» **Problem description**:
Every line of the listing below should come back exactly as written, with no images.

Recorded information START

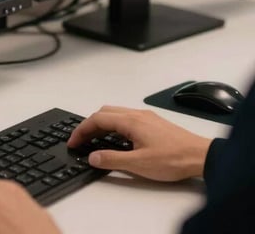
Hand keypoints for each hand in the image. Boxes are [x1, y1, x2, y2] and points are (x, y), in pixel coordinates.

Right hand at [68, 105, 212, 181]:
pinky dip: (114, 125)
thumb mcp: (139, 164)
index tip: (74, 141)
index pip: (97, 119)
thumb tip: (93, 156)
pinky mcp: (154, 123)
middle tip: (82, 141)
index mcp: (130, 121)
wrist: (201, 156)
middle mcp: (136, 114)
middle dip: (89, 125)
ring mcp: (146, 117)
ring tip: (97, 140)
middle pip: (104, 112)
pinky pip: (126, 117)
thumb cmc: (174, 159)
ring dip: (102, 124)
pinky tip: (118, 139)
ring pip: (115, 113)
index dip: (82, 130)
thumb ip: (112, 159)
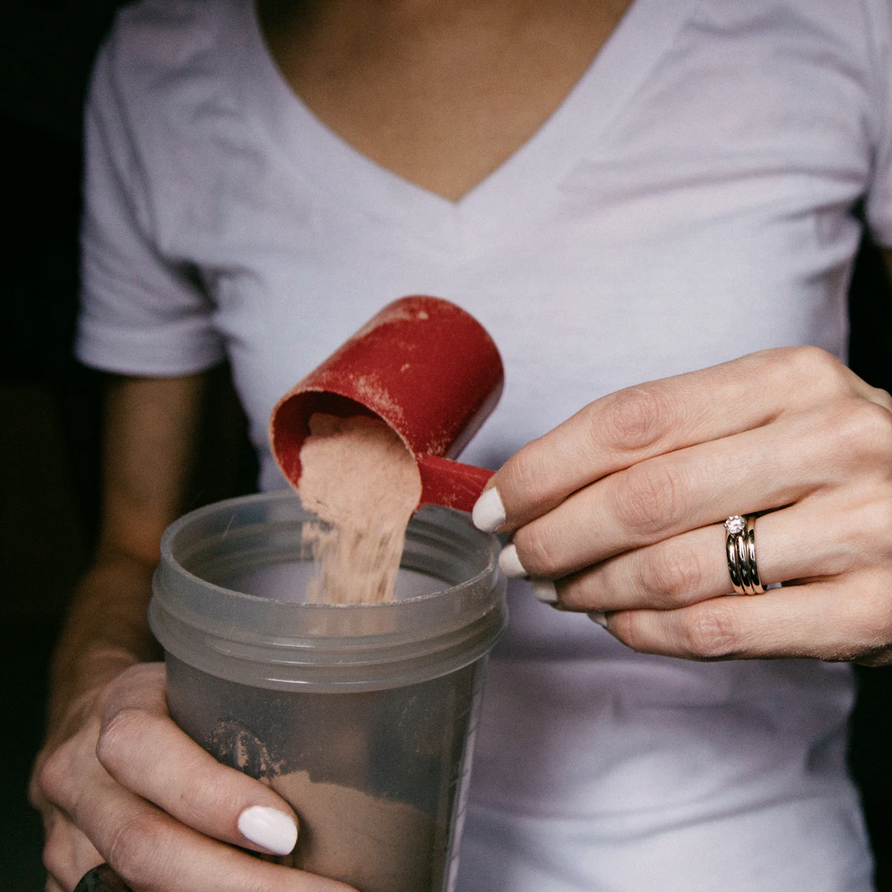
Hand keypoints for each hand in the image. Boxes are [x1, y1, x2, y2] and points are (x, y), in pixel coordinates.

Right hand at [31, 662, 356, 891]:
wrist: (95, 720)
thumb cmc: (172, 697)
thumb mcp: (204, 679)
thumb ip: (254, 709)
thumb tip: (362, 748)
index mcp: (118, 711)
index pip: (146, 753)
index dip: (212, 799)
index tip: (287, 833)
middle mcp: (81, 779)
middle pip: (143, 847)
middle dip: (238, 885)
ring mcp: (68, 841)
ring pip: (135, 889)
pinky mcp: (74, 882)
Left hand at [473, 347, 891, 664]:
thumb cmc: (833, 463)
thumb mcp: (770, 416)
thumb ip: (677, 438)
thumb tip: (546, 481)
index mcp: (789, 378)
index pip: (630, 419)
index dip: (544, 466)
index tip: (496, 501)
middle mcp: (831, 440)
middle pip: (641, 497)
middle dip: (553, 535)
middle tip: (514, 556)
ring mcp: (864, 526)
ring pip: (673, 569)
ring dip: (590, 588)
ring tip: (557, 590)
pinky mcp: (875, 611)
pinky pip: (719, 629)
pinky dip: (645, 632)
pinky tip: (616, 622)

Recorded information END

» **Answer**:
Hand keypoints for each hand in the image. Boxes are [x1, y1, x2, y2] and points are (x, y), in pixel coordinates.

Right hand at [68, 105, 212, 181]:
pinky dip: (114, 125)
thumb mcp: (139, 164)
index tip: (74, 141)
index pip: (97, 119)
thumb tip: (93, 156)
pinky mcp: (154, 123)
middle tip: (82, 141)
index mcp: (130, 121)
wrist: (201, 156)
middle mcp: (136, 114)
middle dip: (89, 125)
ring mcp: (146, 117)
ring tip: (97, 140)
middle pip: (104, 112)
pinky pip: (126, 117)
thumb cmc: (174, 159)
ring dip: (102, 124)
pinky tip: (118, 139)
ring pip: (115, 113)
index dip: (82, 130)
thumb ip: (112, 159)
Hand keypoints for each hand in the image. Boxes are [x1, y1, x2, y2] and points are (x, y), in pixel coordinates.

Right hand at [31, 662, 356, 891]:
wrist: (95, 720)
thumb cmc: (172, 697)
thumb mcp: (204, 679)
thumb ip: (254, 709)
thumb tip: (362, 748)
index mcp: (118, 711)
index pip: (146, 753)
index dip: (212, 799)
index tip: (287, 833)
middle mcp: (81, 779)
middle pip: (143, 847)
middle dip: (238, 885)
ring mcp: (68, 841)
ring pip: (135, 889)
pinky mcp: (74, 882)
Left hand at [473, 347, 891, 664]:
thumb cmc: (833, 463)
thumb mcp: (770, 416)
thumb ip: (677, 438)
thumb tip: (546, 481)
index mcp: (789, 378)
index pip: (630, 419)
index dip: (544, 466)
index tip: (496, 501)
middle mcp: (831, 440)
middle pip: (641, 497)
middle dip: (553, 535)
middle tip: (514, 556)
ring mcp: (864, 526)
ring pip: (673, 569)
ring dip: (590, 588)
ring tip: (557, 590)
pinky mcp: (875, 611)
pinky pip: (719, 629)
pinky dip: (645, 632)
pinky tip: (616, 622)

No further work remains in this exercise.